WORK REQUIRED:
Using the data below, return the stretch from the line that contains "25%-75% of tumor" through the line that contains "photomicrograph displays no", both included, exactly as it stands and nothing beyond it.

*** Opening AVAILABLE DATA ***

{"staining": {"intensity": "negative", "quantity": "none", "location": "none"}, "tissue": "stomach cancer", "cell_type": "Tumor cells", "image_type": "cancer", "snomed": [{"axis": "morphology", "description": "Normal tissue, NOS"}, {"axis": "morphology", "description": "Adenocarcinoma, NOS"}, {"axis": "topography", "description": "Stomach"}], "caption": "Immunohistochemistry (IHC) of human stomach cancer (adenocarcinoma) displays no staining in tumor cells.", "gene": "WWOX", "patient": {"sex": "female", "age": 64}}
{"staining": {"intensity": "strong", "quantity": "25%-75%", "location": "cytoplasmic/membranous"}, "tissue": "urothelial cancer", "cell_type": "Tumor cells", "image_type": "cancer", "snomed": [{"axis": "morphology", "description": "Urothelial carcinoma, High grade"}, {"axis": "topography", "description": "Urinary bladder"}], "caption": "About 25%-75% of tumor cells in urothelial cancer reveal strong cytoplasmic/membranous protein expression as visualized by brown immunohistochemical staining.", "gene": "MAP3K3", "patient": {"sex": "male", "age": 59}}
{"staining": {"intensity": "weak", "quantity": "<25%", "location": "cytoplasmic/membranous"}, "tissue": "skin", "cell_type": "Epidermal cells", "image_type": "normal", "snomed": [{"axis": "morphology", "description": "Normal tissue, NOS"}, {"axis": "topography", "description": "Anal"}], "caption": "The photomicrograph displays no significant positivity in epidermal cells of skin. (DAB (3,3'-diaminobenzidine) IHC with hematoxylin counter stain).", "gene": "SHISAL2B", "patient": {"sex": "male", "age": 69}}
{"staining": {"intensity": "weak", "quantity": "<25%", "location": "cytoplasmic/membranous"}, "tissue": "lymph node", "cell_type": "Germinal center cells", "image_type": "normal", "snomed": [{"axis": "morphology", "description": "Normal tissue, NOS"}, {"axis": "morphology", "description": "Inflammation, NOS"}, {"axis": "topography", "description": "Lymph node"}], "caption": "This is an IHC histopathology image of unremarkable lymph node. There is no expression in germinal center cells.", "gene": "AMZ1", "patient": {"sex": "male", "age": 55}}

*** Closing AVAILABLE DATA ***

SOLVED EXERCISE:
{"staining": {"intensity": "strong", "quantity": "25%-75%", "location": "cytoplasmic/membranous"}, "tissue": "urothelial cancer", "cell_type": "Tumor cells", "image_type": "cancer", "snomed": [{"axis": "morphology", "description": "Urothelial carcinoma, High grade"}, {"axis": "topography", "description": "Urinary bladder"}], "caption": "About 25%-75% of tumor cells in urothelial cancer reveal strong cytoplasmic/membranous protein expression as visualized by brown immunohistochemical staining.", "gene": "MAP3K3", "patient": {"sex": "male", "age": 59}}
{"staining": {"intensity": "weak", "quantity": "<25%", "location": "cytoplasmic/membranous"}, "tissue": "skin", "cell_type": "Epidermal cells", "image_type": "normal", "snomed": [{"axis": "morphology", "description": "Normal tissue, NOS"}, {"axis": "topography", "description": "Anal"}], "caption": "The photomicrograph displays no significant positivity in epidermal cells of skin. (DAB (3,3'-diaminobenzidine) IHC with hematoxylin counter stain).", "gene": "SHISAL2B", "patient": {"sex": "male", "age": 69}}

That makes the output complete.